22億年前モデルだけが時を刻んだ──驚きの“18時間リズム”

シアノバクテリアの体内時計の正体は、わずか3種類のタンパク質からなるシンプルな装置です。
モデル生物として知られるシネココッカス属のシアノバクテリアでは、KaiA・KaiB・KaiCという3つの「時計タンパク質」だけで生体内のリズムを作り出しています。
実際、この3種のタンパク質を抽出して試験管の中で混ぜると、約24時間周期で結合・解離を繰り返すリズム反応(概日リズム)を示すことが確かめられています。
まさにこの最小限の分子セットが時計の歯車として働き、細胞に時間情報を与えているのです。
研究グループは、この時計タンパク質セットがいつから時を刻み始めたのかを突き止めるため、逆転の発想でアプローチしました。
現存する様々な細菌や古細菌が持つ関連タンパク質のアミノ酸配列データをコンピューターに集め、系統樹(進化の家系図)を作って祖先のタンパク質配列を推定したのです。
この「祖先配列復元法」により、地球史の異なる時代(約31億年前、26億年前、22億年前、13億年前、1億年前)の祖先型KaiA・KaiB・KaiCの配列を再現し、それをもとにタンパク質を合成して当時の体内時計を“復元”しました。
その結果、驚くべき事実が判明しました。
再現された複数の祖先時計のうち、約22億年前の祖先型時計タンパク質だけが明瞭なリズムを刻んだのです。
言い換えれば、史上初めて生物が自律的な体内時計を手にしたのは約22億年前だったということになります。
この進化上のブレイクスルーは約26億年前~22億年前の間に起こったらしく、祖先タンパク質の時計機能はこの期間に飛躍的に発達したことが示唆されました。
さらに注目すべきは「何時間で 1 周する時計なのか」という点です。
復元した 22 億年前の祖先時計そのものが持つ“素の周期(自由振動周期)”は約 23 時間 ですが、試験管内で 18時間、20時間、24時間など異なる周期の温度サイクルに同調できることがわかりました。
つまり内部のカウントは 24 時間弱で回りつつ、当時 1 日が約 20 時間しかなかった原始地球の昼夜サイクルに合わせて柔軟に引き伸ばし/縮めが可能だったわけです。
これは古生物学的証拠が示す「昔の地球は自転が速く、日が短かった」という事実と美しく呼応します。
この体内時計が登場したのは、大気中の酸素が劇的に増えた 大酸化イベント(約 23 億年前) の直後と見られ、“日の出を先読み”できる能力が光合成の効率を一段と押し上げ、酸素放出を加速した可能性が浮かび上がりました。

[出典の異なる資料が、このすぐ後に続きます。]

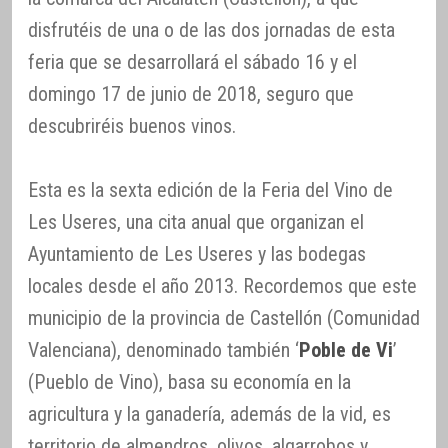
disfrutéis de una o de las dos jornadas de esta
feria que se desarrollará el sábado 16 y el
domingo 17 de junio de 2018, seguro que
descubriréis buenos vinos.
Esta es la sexta edición de la Feria del Vino de
Les Useres, una cita anual que organizan el
Ayuntamiento de Les Useres y las bodegas
locales desde el año 2013. Recordemos que este
municipio de la provincia de Castellón (Comunidad
Valenciana), denominado también ‘
Poble de Vi
’
(Pueblo de Vino), basa su economía en la
agricultura y la ganadería, además de la vid, es
territorio de almendros, olivos, algarrobos y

また研究グループは進化の系統をたどって、約13億年前や1億年前、そして現生(現在も生きている)のシアノバクテリアが持つ時計タンパク質も調べました。
すると、いずれの時代のタンパク質についても、ほぼ24時間に近い正確なリズムを刻む能力が確認されました。
つまり、地球の自転が徐々に遅くなり、一日が現在の24時間へと伸びていく過程で、分子時計の内蔵タイマーも自然に歩調を合わせるようにわずかずつ長くなり、最終的に地球の昼夜サイクルとピタリ同期するよう進化してきたのです。
まるで腕時計がオーナーの生活リズムに合わせて自動で時刻を微調整してくれるかのように、シアノバクテリアの時計は22億年の歳月を通じて地球の1日の長さに適応し続け、今なおきちんと24時間制を守りながら時を刻んでいる、というわけです。
これは従来研究で知られていたごく一部の種(モデル生物のシネココッカス属)だけでなく、多くのシアノバクテリアに概日時計が受け継がれていることを示しています。
しかも、そのリズムを生み出す肝心の仕組みは22億年前までにタンパク質の構造として完成されていたことも明らかになりました。
時計タンパク質KaiCはエネルギー分子ATP(アデノシン三リン酸)を分解する酵素として機能しますが、祖先型KaiCから現生型KaiCまで、内部の原子の並び(立体構造)が0.1ナノメートル(1オングストローム)レベルの精度で保たれていたのです。
この原子レベルで洗練された構造のおかげで、KaiCは数十億年にわたり正確なリズムを刻み続けてこれたと言えるでしょう。